Raw Spreads vs All-In Pricing: Best Account for Prop Traders
Excerpt:
Raw Spreads vs All-In Pricing: Learn which FXIFY account type best fits your trading style and strategy.

In prop trading, your account structure isn’t just a detail — it’s part of your edge.
From strategies to risk management, every decision impacts your performance. One often-overlooked factor? Raw spreads vs all-in pricing — your choice of account structure.
At FXIFY™, we make this simple by offering two account types: Raw Spreads and All-In Price Feeds.
Let’s explore which account aligns with your trading style and how each can help you maximise your gains as a funded trader.
Raw Spreads vs All-In Pricing: Quick Comparison
Price Feed | ALL-IN | RAW SPREADS |
---|---|---|
Great for: | 🔸Swing Traders 🔸Position Traders 🔸Traders focused on cost simplicity 🔸Those who prefer easy cost calculations 🔸Long-term traders | 🔸Scalpers 🔸Intraday Traders 🔸Algorithmic traders 🔸High-volume traders prefer fixed commissions |
Raw Spreads: Built for Precision

Raw Spreads at FXIFY offer near-direct market access with ultra-tight pricing, with spreads as low as 0.0 pips and only $6 per lot round-turn, with virtually no markup.
Example of Raw Spreads in Action
Trading EURUSD during the London–NY session? You’ll often see 0.0 pip spreads — ideal for scalping where every tick counts.
Raw Spreads are ideal for scalpers and intraday traders who rely on tight spreads to execute a high volume of trades quickly.
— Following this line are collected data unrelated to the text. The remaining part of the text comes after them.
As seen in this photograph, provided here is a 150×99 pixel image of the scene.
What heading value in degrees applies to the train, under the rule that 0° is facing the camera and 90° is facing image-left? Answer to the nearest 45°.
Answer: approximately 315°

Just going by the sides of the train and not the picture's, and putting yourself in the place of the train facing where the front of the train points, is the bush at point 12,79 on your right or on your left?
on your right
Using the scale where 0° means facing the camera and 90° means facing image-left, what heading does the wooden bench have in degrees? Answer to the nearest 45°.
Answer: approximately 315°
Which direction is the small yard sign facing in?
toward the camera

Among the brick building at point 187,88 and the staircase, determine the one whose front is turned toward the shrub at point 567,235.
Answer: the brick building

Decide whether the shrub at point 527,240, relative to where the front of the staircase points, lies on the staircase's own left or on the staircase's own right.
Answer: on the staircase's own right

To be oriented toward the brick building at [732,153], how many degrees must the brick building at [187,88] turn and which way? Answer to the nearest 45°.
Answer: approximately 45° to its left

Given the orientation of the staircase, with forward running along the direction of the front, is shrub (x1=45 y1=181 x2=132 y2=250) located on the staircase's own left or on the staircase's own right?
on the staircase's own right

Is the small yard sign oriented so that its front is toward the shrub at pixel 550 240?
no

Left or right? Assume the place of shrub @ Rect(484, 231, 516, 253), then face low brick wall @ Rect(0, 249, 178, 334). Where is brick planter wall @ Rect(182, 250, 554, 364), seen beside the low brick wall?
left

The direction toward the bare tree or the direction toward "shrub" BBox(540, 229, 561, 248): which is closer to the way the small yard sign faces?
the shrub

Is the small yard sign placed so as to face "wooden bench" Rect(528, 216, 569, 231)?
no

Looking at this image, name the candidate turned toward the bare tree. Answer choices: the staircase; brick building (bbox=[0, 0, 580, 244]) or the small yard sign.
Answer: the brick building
This is because when scalping on lower timeframes, your ability to get precise entries and exits becomes even more critical.
Shaving a pip off your entry can flip a 1.5RR (reward-to-risk) setup into a clean 2RR. That’s a real advantage for short-term traders.
Raw Spreads accounts are subject to commissions, going at $6 per lot round-turn (i.e., $3 to open and $3 to close) at FXIFY™. This setup is especially beneficial if you trade larger volumes or prefer the transparency of seeing market pricing unfiltered.
Why Choose Raw Spreads?
- Transparency: Traders see the raw, unadjusted spreads that mirror the live market environment.
- Cost-effectiveness: Ideal for frequent or high-volume trading, where lower spreads offset commission costs over time.
- Strategy alignment: Perfect for fast-paced strategies like scalping, where price precision is key.
This account type is tailored to precision-focused traders looking to maximise their edge.
All-In Pricing: Cost Clarity, No Surprises

FXIFY’s All-In Price Feeds keep it simple — tight spreads + commission-free for Forex, Metals, and Indices.
This account type is tailored for traders who prefer cost clarity and simplicity, with fees built directly into the price you see, eliminating the need to calculate additional charges.
Example of All-In Price Feeds in Action
Consider you’re trading the XAUUSD (Gold) pair.
Under the All-In Price Feed, the spread might be slightly wider than Raw Spreads, but all trading costs are already included — no added fees when opening or closing trades.
For traders who place fewer, larger trades, this structure makes it easy to calculate costs up front and plan around them intuitively.
Why Choose All-In Price Feeds?
- Simplicity: All costs are built into the spread — no mental math is required.
- Predictability: Trading expenses remain consistent regardless of trade size or frequency.
- Convenience: Beneficial for swing and position traders who don’t rely on ultra-tight spreads for an edge.
All-In Price Feeds are ideal for swing and position traders who value straightforward pricing — particularly when placing fewer trades, where having a flat, visible cost makes expenses easier to track.
How Execution Style Affects Account Choice
How you execute trades should drive your account choice, not the other way around. If your strategy relies on market orders — such as scalping, momentum trading, or reacting to real-time setups — Raw Spreads offer a major advantage.
Since the spread is often near 0.0 pips during peak liquidity, traders can reduce slippage and execute trades with greater accuracy. This precision is especially valuable on lower timeframes, where a few tenths of a pip can change your entire risk-to-reward profile.
On the other hand, limit-order traders and those using swing or position strategies may benefit more from All-In Pricing. These traders typically plan entries in advance and aren’t as affected by microchanges in the spread. What matters more is cost consistency — knowing the price you see is what you pay, with no extra commissions. For these users, All-In accounts simplify execution by bundling all trading costs into a predictable, upfront spread.
Choosing Your Edge Starts Here
Whether you trade for precision or value simplicity, your account structure should support your edge — not work against it. Pick the setup that fits your strategy. Trade smarter, not harder.